Warcross – A Book Review

Warcross by Marie Lu
Date Published: September 12th, 2017                                                                                                                          

For the millions who log in every day, Warcross isn’t just a game—it’s a way of life. The obsession started ten years ago and its fan base now spans the globe, some eager to escape from reality and others hoping to make a profit. Struggling to make ends meet, teenage hacker Emika Chen works as a bounty hunter, tracking down players who bet on the game illegally. But the bounty hunting world is a competitive one, and survival has not been easy. Needing to make some quick cash, Emika takes a risk and hacks into the opening game of the international Warcross Championships—only to accidentally glitch herself into the action and become an overnight sensation.

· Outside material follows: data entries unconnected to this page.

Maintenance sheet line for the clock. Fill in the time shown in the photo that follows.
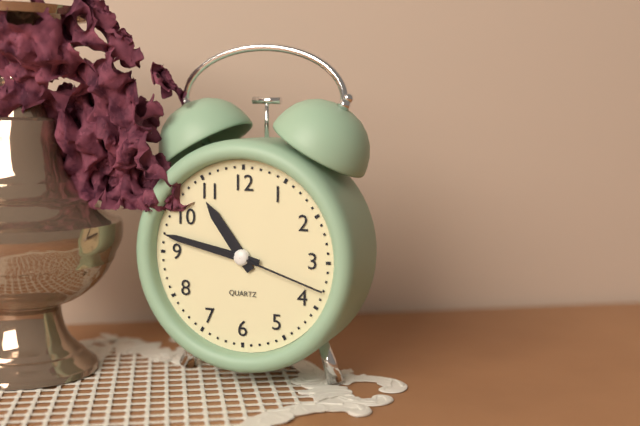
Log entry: 10:47:18
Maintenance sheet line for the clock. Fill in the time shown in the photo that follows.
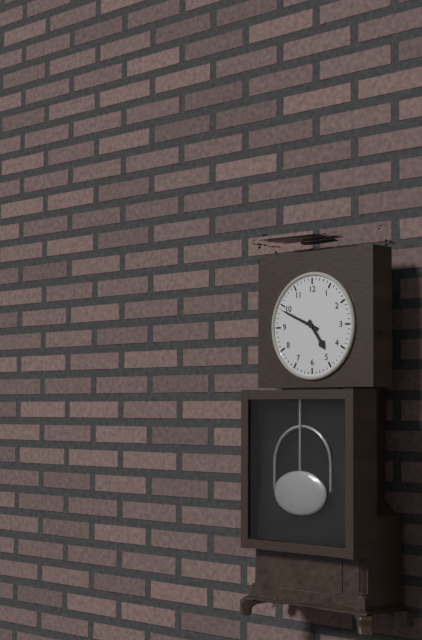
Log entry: 4:49
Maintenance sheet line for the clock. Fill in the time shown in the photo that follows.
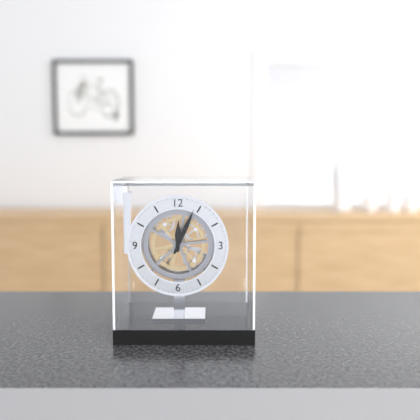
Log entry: 12:04
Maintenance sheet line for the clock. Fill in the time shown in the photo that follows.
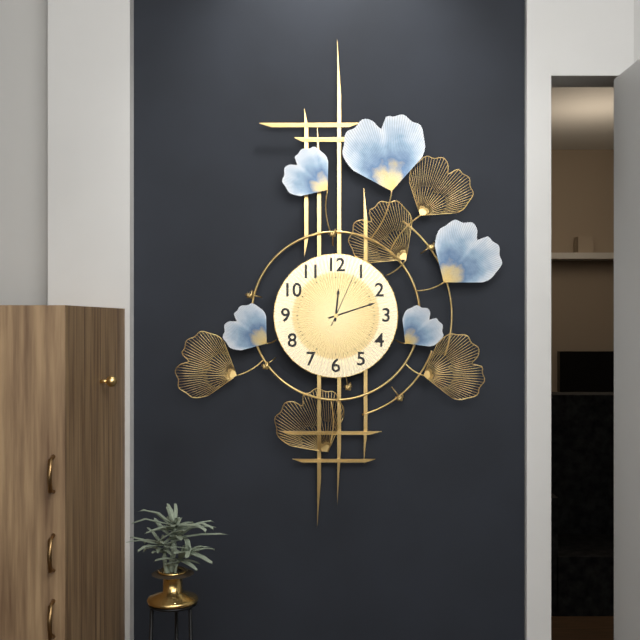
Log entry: 12:12:04
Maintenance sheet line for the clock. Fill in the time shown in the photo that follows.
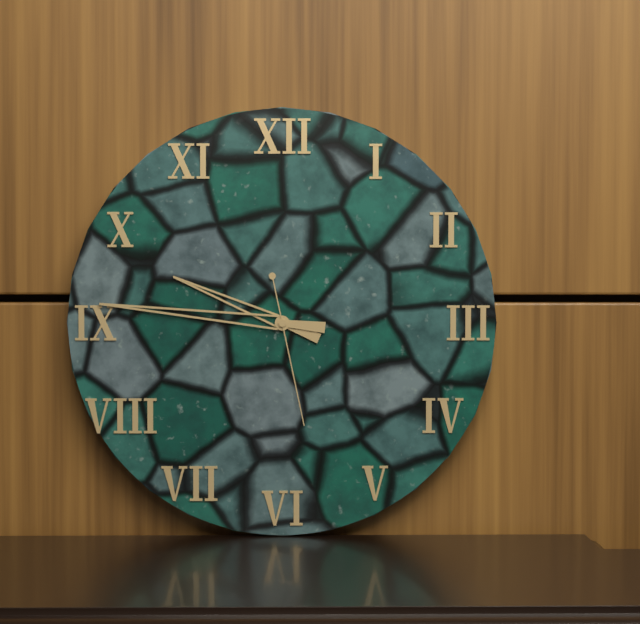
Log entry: 9:46:28
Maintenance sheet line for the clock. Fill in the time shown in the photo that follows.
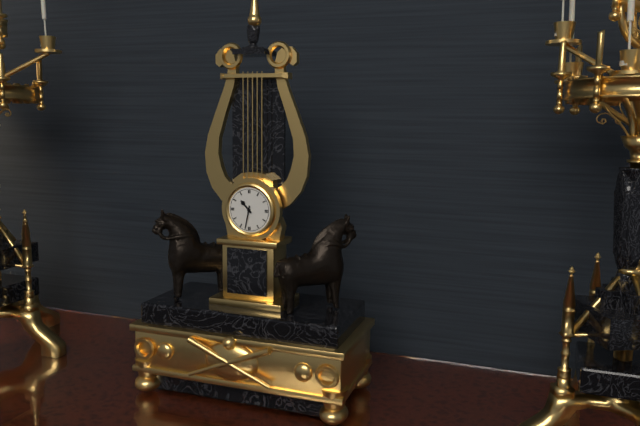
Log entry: 10:32
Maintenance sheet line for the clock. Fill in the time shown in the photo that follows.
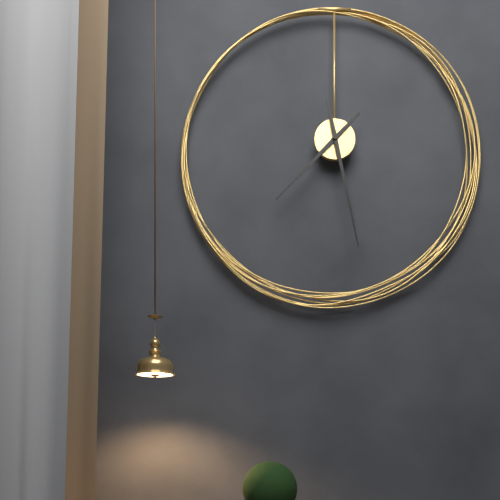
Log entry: 7:28
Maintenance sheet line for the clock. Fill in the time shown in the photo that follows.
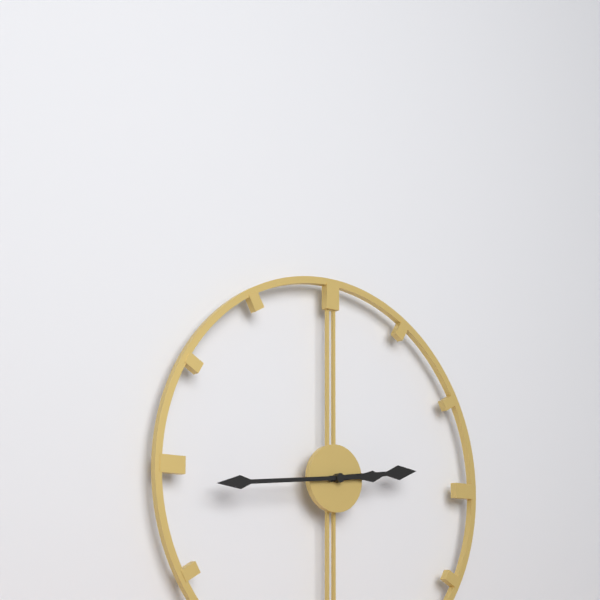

Convinced she’s going to be arrested, Emika is shocked when instead she gets a call from the game’s creator, the elusive young billionaire Hideo Tanaka, with an irresistible offer. He needs a spy on the inside of this year’s tournament in order to uncover a security problem . . . and he wants Emika for the job. With no time to lose, Emika’s whisked off to Tokyo and thrust into a world of fame and fortune that she’s only dreamed of. But soon her investigation uncovers a sinister plot, with major consequences for the entire Warcross empire.

Image result for marie lu Marie Lu was born in Beijing, China in none other than the year of 1984. Her given name is Xiwei. Although Lu moved the United States at age 5, her early life in China greatly influenced her work. Her mother lived through repression by the Chinese government during the Cultural Revolution. On a walk with her aunt, 5-year-old Lu witnessed tanks and soldiers preparing for what would become the Tiananmen Square massacre in 1989.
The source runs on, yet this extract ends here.